My question is this, can I just repartition and format my /home partition without having to reinstall Slack? Will it recognize it when I reboot. I know that the bad sector is somewhere in the last 5gigs of the hard drive. I took a chance and now here I am. I plan on just leaving off 5 gigs when I redo my /home. Will this work? Do I need to adjust any config files or anything because it will be smaller now?
if you are sure you can't fix it, then yes, you can just format it and go... no need to repartition it mind... just make sure the partition isn't mounted which i assume it's not... and format it: "mke2fs -j /dev/hda3" for an ext3 partition. the fstab entries will still be just as valid, so you can just remount it and make any required /home/user directories. In reality you might find it easier to delete and recreate your normal user accounts.
as ever i fail to read the whole post correctly...
not something i've needed to do, but you should have the badblocks utility which can scan for bad blocks on a partition. save the output to a file (-o) and pass the file as an option to mke2fs (-l) and it'll skirt around them.
You can't fix bad blocks really, or they'd never be a problem in the first place
I would really have to question the wisdom of installing on a drive you know to be going bad.

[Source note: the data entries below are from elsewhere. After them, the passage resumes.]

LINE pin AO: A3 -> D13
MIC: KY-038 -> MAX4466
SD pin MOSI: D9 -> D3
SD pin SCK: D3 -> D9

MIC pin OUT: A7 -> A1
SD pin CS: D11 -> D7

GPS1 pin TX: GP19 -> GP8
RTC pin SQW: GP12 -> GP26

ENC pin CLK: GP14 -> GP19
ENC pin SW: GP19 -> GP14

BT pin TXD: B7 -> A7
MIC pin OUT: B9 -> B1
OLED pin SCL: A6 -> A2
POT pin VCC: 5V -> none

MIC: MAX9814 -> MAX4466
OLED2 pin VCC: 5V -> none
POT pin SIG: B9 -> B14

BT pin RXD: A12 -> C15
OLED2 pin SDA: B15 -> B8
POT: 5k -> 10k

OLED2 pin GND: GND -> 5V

Once you start getting bad blocks, the clock is ticking for the entire drive to fail.
You should be more concerned with getting a new drive in the machine, than trying to avoid running into corruption.
I've never had the experience of a hard drive going bad, so I'm sorry for my ignorance. I didn't think it was possible to fix bad sectors, but I don't know everything so when he said to "fix" them, well I thought it might be possible. Thanks.
Modern drives hide away bad sectors until the drive is on its last gasp. My recent experience is a that when errors start to appear you only have days left.